Light is incident upin a piece of crown glass at an angle of 45°.whatis the angle of refraction?
2)a ray of light passes from air into water at an angle of 30°.find the angle of refraction
3) the speed of light in a plastic is 2.00×10mls.theindexof refraction of the plastic
To find the angle of refraction in different scenarios, we can use Snell's law, which relates the angles of incidence and refraction to the refractive indices of the two media involved.
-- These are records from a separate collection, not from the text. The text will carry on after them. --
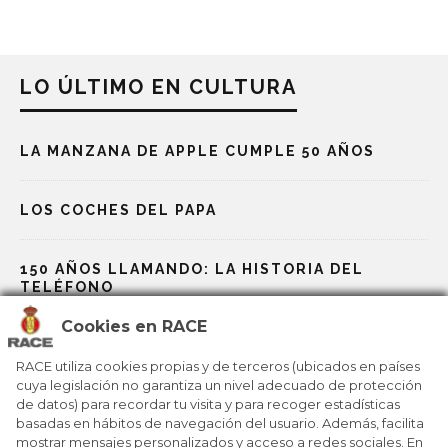
LO ÚLTIMO EN CULTURA
LA MANZANA DE APPLE CUMPLE 50 AÑOS
LOS COCHES DEL PAPA
150 AÑOS LLAMANDO: LA HISTORIA DEL
TELÉFONO
Cookies en RACE
GAUDÍ, EL GENIO QUE REDISEÑÓ BARCELONA
RACE utiliza cookies propias y de terceros (ubicados en países
cuya legislación no garantiza un nivel adecuado de protección
de datos) para recordar tu visita y para recoger estadísticas
BOHEMIAN RHAPSODY, UN HIMNO ENTRE
ÓPERA Y ROCK
basadas en hábitos de navegación del usuario. Además, facilita
mostrar mensajes personalizados y acceso a redes sociales. En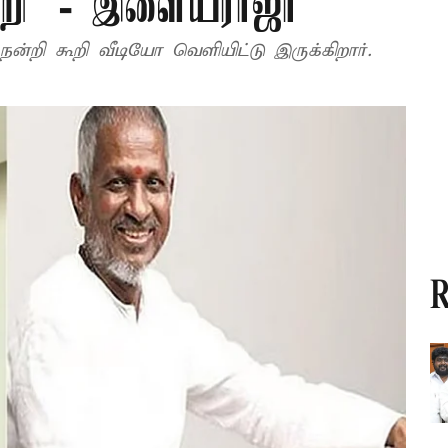
ன்றி’ - இளையராஜா
ன்றி கூறி வீடியோ வெளியிட்டு இருக்கிறார்.
R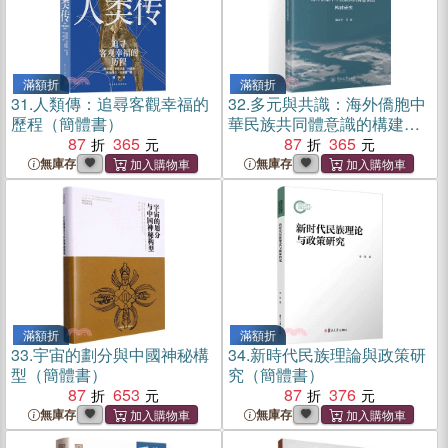
滿額折
滿額折
31.
人類傳：追尋客觀幸福的
32.
多元與共識：海外僑胞中
歷程（簡體書）
華民族共同體意識的構建研
87
365
究（簡體書）
87
365
無庫存
無庫存
滿額折
滿額折
33.
宇宙的劃分與中國神秘構
34.
新時代民族理論與政策研
型（簡體書）
究（簡體書）
87
653
87
376
無庫存
無庫存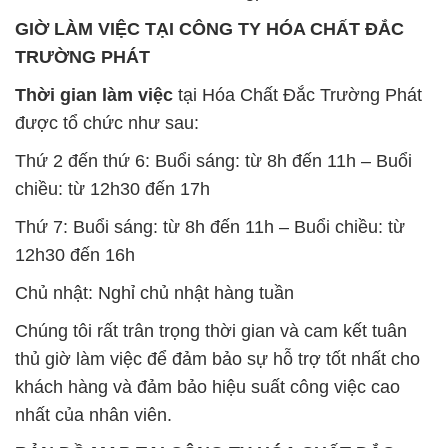
GIỜ LÀM VIỆC TẠI CÔNG TY HÓA CHẤT ĐẮC
TRƯỜNG PHÁT
Thời gian làm việc
tại Hóa Chất Đắc Trường Phát
được tổ chức như sau:
Thứ 2 đến thứ 6: Buổi sáng: từ 8h đến 11h – Buổi
chiều: từ 12h30 đến 17h
Thứ 7: Buổi sáng: từ 8h đến 11h – Buổi chiều: từ
12h30 đến 16h
Chủ nhật: Nghỉ chủ nhật hàng tuần
Chúng tôi rất trân trọng thời gian và cam kết tuân
thủ giờ làm việc để đảm bảo sự hỗ trợ tốt nhất cho
khách hàng và đảm bảo hiệu suất công việc cao
nhất của nhân viên.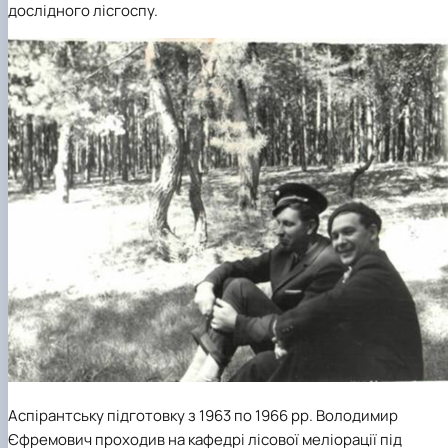
дослідного лісгоспу.
Аспірантську підготовку з 1963 по 1966 рр. Володимир
Єфремович проходив на кафедрі лісової меліорації під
1) Given that light is incident upon a piece of crown glass at an angle of 45°, we can find the angle of refraction using Snell's law. The refractive index of crown glass is approximately 1.52. Snell's law states:
n1 * sin(i) = n2 * sin(r),
where n1 and n2 are the refractive indices of the two media and i and r are the angles of incidence and refraction, respectively.
Plugging in the values, we have:
1 * sin(45°) = 1.52 * sin(r).
Rearranging the equation and solving for r:
sin(r) = (1 * sin(45°)) / 1.52
sin(r) = sin(45°) / 1.52
Taking the inverse sine of both sides:
r = arcsin(sin(45°) / 1.52)
r ≈ 29.1°
Therefore, the angle of refraction in crown glass is approximately 29.1°.
2) Similarly, if light passes from air into water at an angle of 30°, we can use Snell's law. The refractive index of air is approximately 1 and the refractive index of water is approximately 1.33.
Using Snell's law:
1 * sin(30°) = 1.33 * sin(r)
Rearranging the equation and solving for r:
sin(r) = (1 * sin(30°)) / 1.33
sin(r) = sin(30°) / 1.33
Taking the inverse sine of both sides:
r = arcsin(sin(30°) / 1.33)
r ≈ 22.5°
Therefore, the angle of refraction when light passes from air into water at an angle of 30° is approximately 22.5°.
3) The speed of light in a medium is related to its refractive index. The refractive index (n) of a medium can be calculated using the formula:
n = c / v,
where c is the speed of light in a vacuum (approximately 3 × 10^8 m/s) and v is the speed of light in the medium.
In this case, the speed of light in a plastic is given as 2.00 × 10^8 m/s.
Plugging the values into the formula:
n = (3 × 10^8 m/s) / (2.00 × 10^8 m/s)
n = 1.5
Therefore, the refractive index of the plastic is 1.5.